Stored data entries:
>>>>

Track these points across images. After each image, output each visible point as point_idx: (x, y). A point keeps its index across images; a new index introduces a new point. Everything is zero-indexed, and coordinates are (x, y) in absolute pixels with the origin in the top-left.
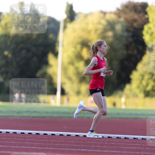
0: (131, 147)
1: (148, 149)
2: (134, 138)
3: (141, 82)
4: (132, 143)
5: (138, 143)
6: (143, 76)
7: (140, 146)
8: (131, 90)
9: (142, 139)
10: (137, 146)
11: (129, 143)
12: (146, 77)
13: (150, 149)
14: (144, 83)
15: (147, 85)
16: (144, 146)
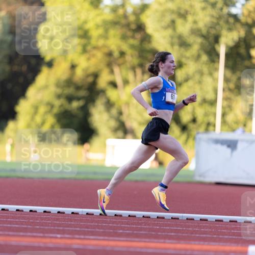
0: (10, 224)
1: (38, 227)
2: (17, 210)
3: (33, 118)
4: (13, 218)
5: (24, 218)
6: (36, 109)
7: (25, 222)
8: (16, 131)
9: (31, 211)
10: (22, 223)
11: (8, 217)
12: (42, 110)
13: (42, 227)
14: (38, 119)
15: (43, 123)
16: (32, 223)
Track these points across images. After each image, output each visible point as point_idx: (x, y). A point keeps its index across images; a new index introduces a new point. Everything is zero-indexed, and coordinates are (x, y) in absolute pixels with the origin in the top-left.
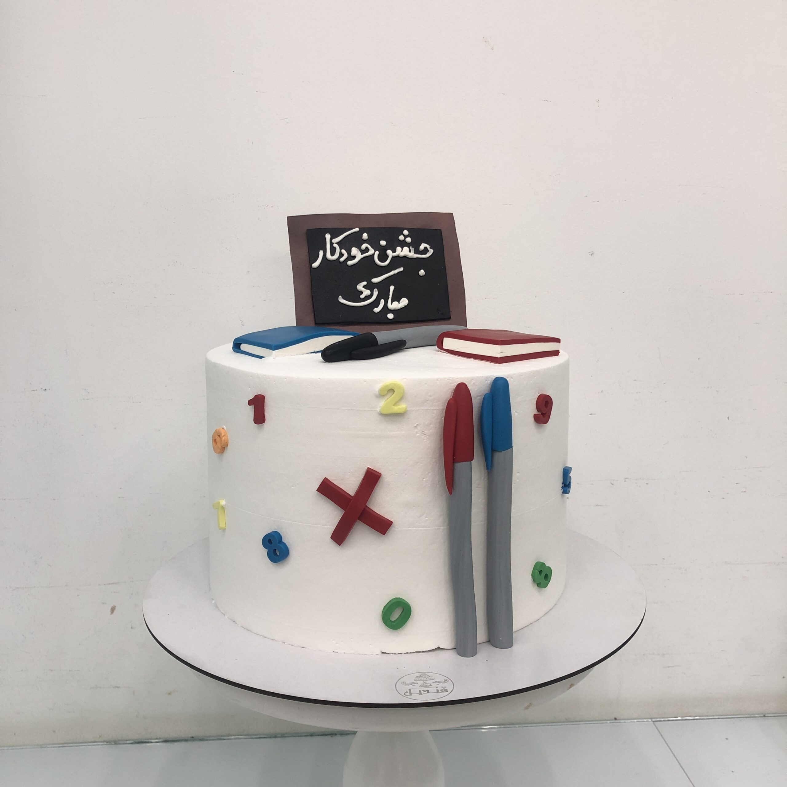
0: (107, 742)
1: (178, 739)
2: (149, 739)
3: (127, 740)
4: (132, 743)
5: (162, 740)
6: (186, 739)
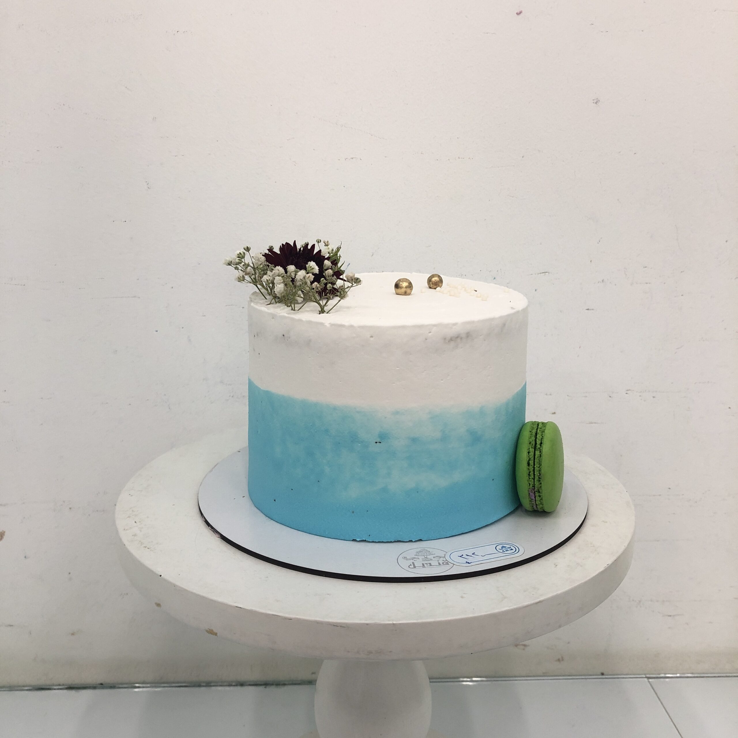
1: (84, 686)
2: (51, 686)
3: (24, 686)
4: (31, 690)
5: (66, 687)
6: (95, 686)
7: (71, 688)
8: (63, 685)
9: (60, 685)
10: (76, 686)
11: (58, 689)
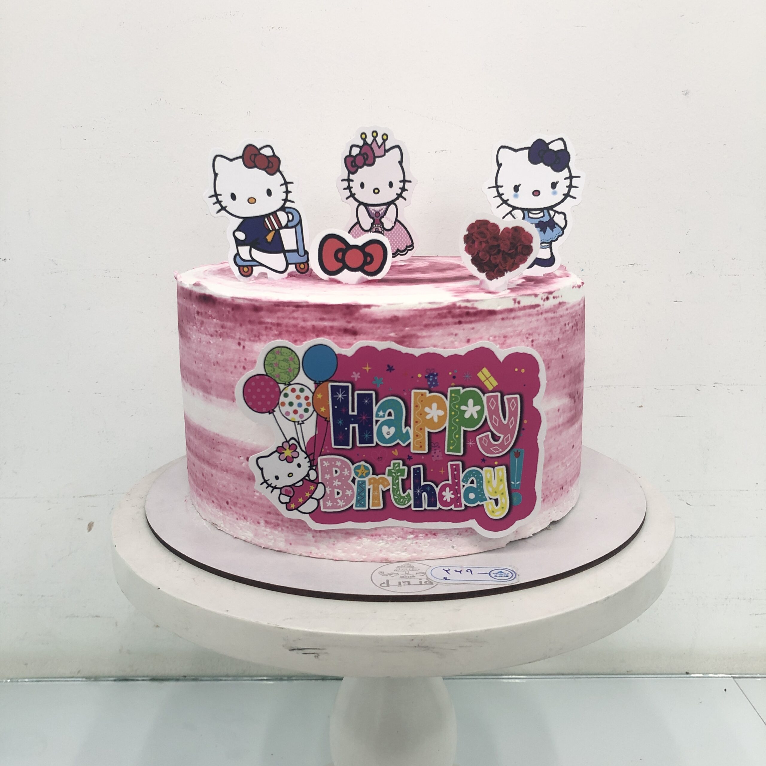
0: (86, 678)
3: (109, 677)
4: (115, 680)
5: (150, 678)
6: (178, 678)
7: (154, 679)
8: (147, 676)
9: (144, 677)
10: (160, 678)
11: (143, 680)
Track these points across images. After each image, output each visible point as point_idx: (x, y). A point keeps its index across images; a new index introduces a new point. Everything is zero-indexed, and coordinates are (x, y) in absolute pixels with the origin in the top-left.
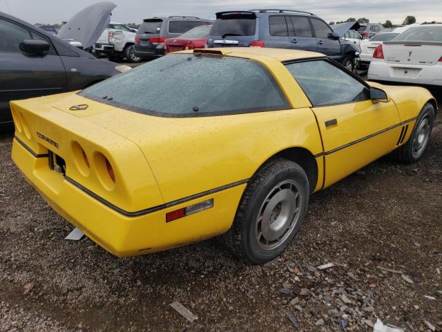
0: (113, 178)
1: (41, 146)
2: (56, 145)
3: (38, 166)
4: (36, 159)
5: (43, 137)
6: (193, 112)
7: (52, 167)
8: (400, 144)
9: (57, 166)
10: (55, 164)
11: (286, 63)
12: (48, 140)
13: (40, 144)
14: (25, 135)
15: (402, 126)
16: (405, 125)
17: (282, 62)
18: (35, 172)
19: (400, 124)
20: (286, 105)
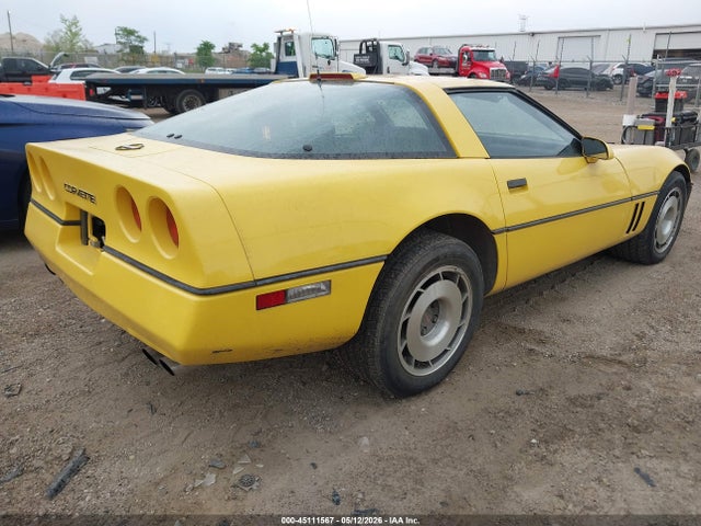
0: (176, 240)
1: (70, 206)
2: (92, 198)
3: (63, 240)
4: (61, 226)
5: (73, 191)
6: (302, 152)
7: (86, 241)
8: (631, 232)
9: (93, 239)
10: (90, 235)
11: (451, 91)
12: (80, 193)
13: (68, 204)
14: (47, 195)
15: (636, 202)
16: (640, 201)
17: (444, 89)
18: (59, 249)
19: (632, 199)
20: (449, 152)
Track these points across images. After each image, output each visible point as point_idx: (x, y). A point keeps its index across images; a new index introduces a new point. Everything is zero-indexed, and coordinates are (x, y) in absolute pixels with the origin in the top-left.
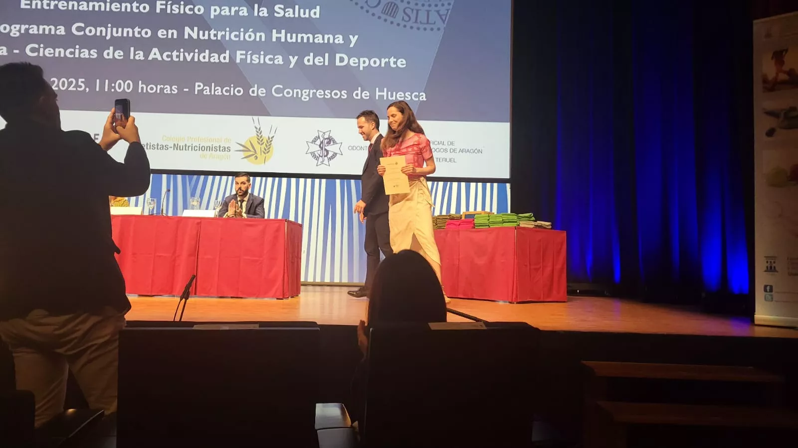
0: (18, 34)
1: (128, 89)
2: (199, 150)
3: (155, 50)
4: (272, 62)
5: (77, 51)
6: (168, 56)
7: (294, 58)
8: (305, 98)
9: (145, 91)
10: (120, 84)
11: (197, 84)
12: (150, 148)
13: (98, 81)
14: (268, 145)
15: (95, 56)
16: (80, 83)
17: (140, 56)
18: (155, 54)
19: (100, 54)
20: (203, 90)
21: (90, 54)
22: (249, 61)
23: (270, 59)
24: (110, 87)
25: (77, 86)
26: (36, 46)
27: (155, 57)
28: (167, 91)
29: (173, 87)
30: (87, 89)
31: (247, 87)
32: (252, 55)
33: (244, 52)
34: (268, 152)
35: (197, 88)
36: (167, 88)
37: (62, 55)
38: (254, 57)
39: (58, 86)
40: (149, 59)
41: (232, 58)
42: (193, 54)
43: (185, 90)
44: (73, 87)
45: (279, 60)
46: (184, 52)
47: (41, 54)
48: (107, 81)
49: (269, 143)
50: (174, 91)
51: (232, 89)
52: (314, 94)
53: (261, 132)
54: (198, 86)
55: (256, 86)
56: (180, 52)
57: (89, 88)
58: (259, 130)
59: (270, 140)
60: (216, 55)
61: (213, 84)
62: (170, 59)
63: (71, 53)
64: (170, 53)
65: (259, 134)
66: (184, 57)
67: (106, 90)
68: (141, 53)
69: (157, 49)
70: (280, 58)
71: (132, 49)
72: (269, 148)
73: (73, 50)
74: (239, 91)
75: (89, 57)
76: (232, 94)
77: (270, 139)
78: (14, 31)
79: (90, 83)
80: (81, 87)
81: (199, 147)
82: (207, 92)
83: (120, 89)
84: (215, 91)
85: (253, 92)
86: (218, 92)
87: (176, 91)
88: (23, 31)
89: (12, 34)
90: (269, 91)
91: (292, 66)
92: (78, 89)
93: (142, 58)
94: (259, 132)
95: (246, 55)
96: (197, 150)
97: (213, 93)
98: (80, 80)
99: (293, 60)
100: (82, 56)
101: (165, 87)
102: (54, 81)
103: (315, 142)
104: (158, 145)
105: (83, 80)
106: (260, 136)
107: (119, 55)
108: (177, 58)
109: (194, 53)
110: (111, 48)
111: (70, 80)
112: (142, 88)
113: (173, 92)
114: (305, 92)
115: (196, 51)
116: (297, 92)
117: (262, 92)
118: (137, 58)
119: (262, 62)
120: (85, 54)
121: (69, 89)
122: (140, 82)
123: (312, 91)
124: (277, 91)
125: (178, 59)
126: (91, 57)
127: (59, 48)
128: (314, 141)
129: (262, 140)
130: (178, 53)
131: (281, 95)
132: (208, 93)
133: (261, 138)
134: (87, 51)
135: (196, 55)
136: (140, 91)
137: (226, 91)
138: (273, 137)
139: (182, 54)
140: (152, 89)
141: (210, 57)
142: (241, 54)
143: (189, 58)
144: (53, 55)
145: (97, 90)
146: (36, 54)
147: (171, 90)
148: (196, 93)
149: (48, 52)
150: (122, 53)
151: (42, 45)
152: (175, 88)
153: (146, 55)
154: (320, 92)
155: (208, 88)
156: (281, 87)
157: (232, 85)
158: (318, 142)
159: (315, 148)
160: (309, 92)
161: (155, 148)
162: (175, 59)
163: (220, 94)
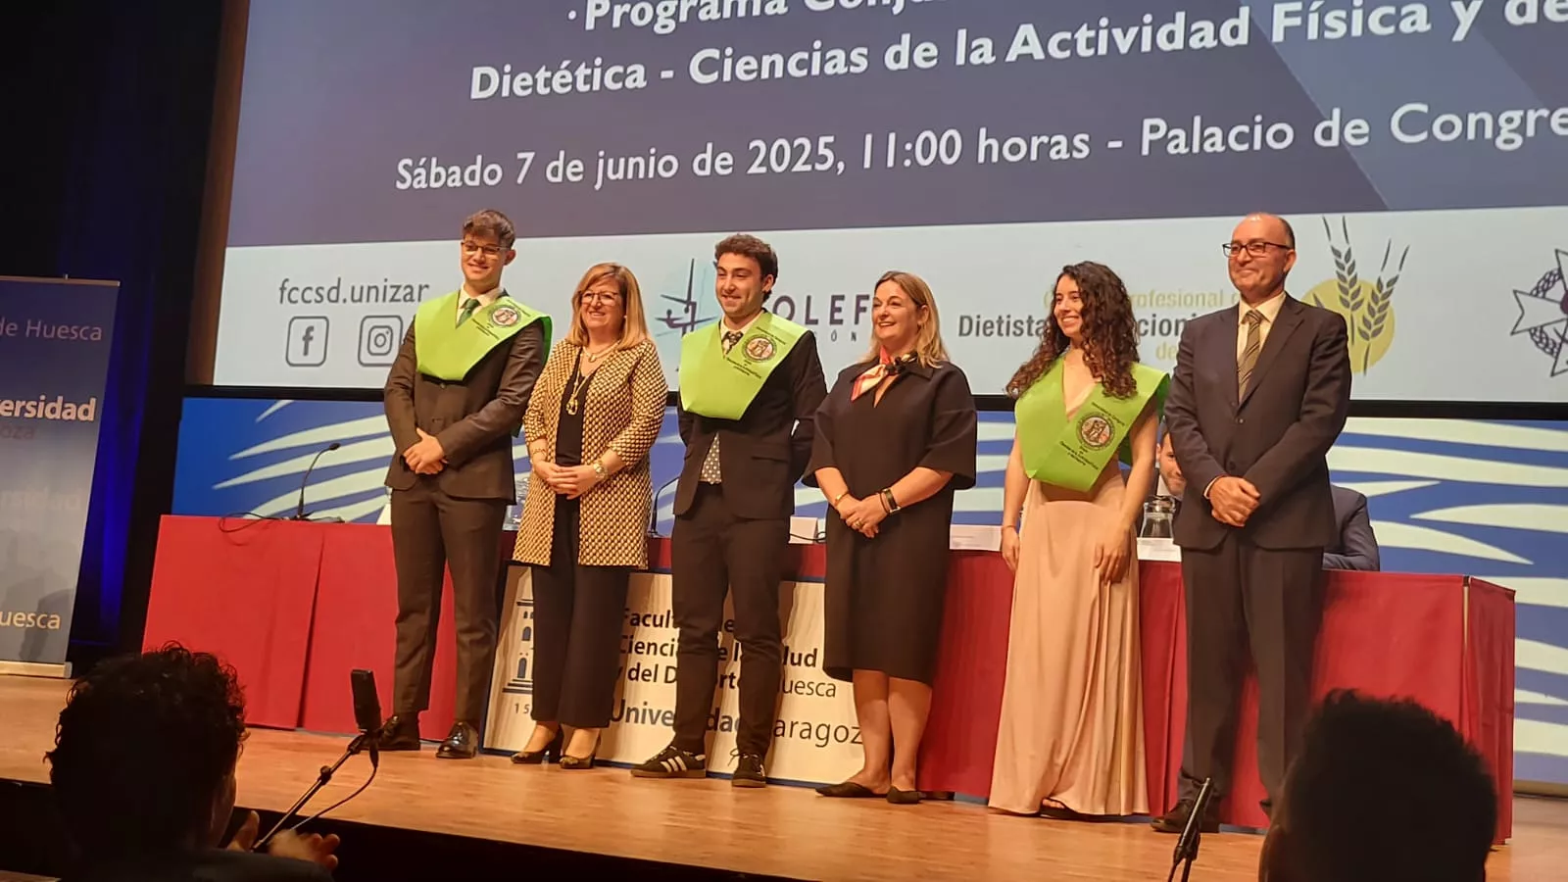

<<<<

> [AIM OF THE TASK] The output should be exactly the lines above from the line containing "14: (268, 145)" to the line containing "102: (54, 81)", inclusive, with no other lines.

> [TASK RESPONSE]
14: (268, 145)
15: (95, 56)
16: (80, 83)
17: (140, 56)
18: (155, 54)
19: (100, 54)
20: (203, 90)
21: (90, 54)
22: (249, 61)
23: (270, 59)
24: (110, 87)
25: (77, 86)
26: (36, 46)
27: (155, 57)
28: (167, 91)
29: (173, 87)
30: (87, 89)
31: (247, 87)
32: (252, 55)
33: (244, 52)
34: (268, 152)
35: (197, 88)
36: (167, 88)
37: (62, 55)
38: (254, 57)
39: (58, 86)
40: (149, 59)
41: (232, 58)
42: (193, 54)
43: (185, 90)
44: (73, 87)
45: (279, 60)
46: (184, 52)
47: (41, 54)
48: (107, 81)
49: (269, 143)
50: (174, 91)
51: (232, 89)
52: (314, 94)
53: (261, 132)
54: (198, 86)
55: (256, 86)
56: (180, 52)
57: (89, 88)
58: (259, 130)
59: (270, 140)
60: (216, 55)
61: (213, 84)
62: (170, 59)
63: (71, 53)
64: (170, 53)
65: (259, 134)
66: (184, 57)
67: (106, 90)
68: (141, 53)
69: (157, 49)
70: (280, 58)
71: (132, 49)
72: (269, 148)
73: (73, 50)
74: (239, 91)
75: (89, 57)
76: (232, 94)
77: (270, 139)
78: (14, 31)
79: (90, 83)
80: (81, 87)
81: (199, 147)
82: (207, 92)
83: (120, 89)
84: (215, 91)
85: (253, 92)
86: (218, 92)
87: (176, 91)
88: (23, 31)
89: (12, 34)
90: (269, 91)
91: (292, 66)
92: (78, 89)
93: (142, 58)
94: (259, 132)
95: (246, 55)
96: (197, 150)
97: (213, 93)
98: (80, 80)
99: (293, 60)
100: (82, 56)
101: (165, 87)
102: (54, 81)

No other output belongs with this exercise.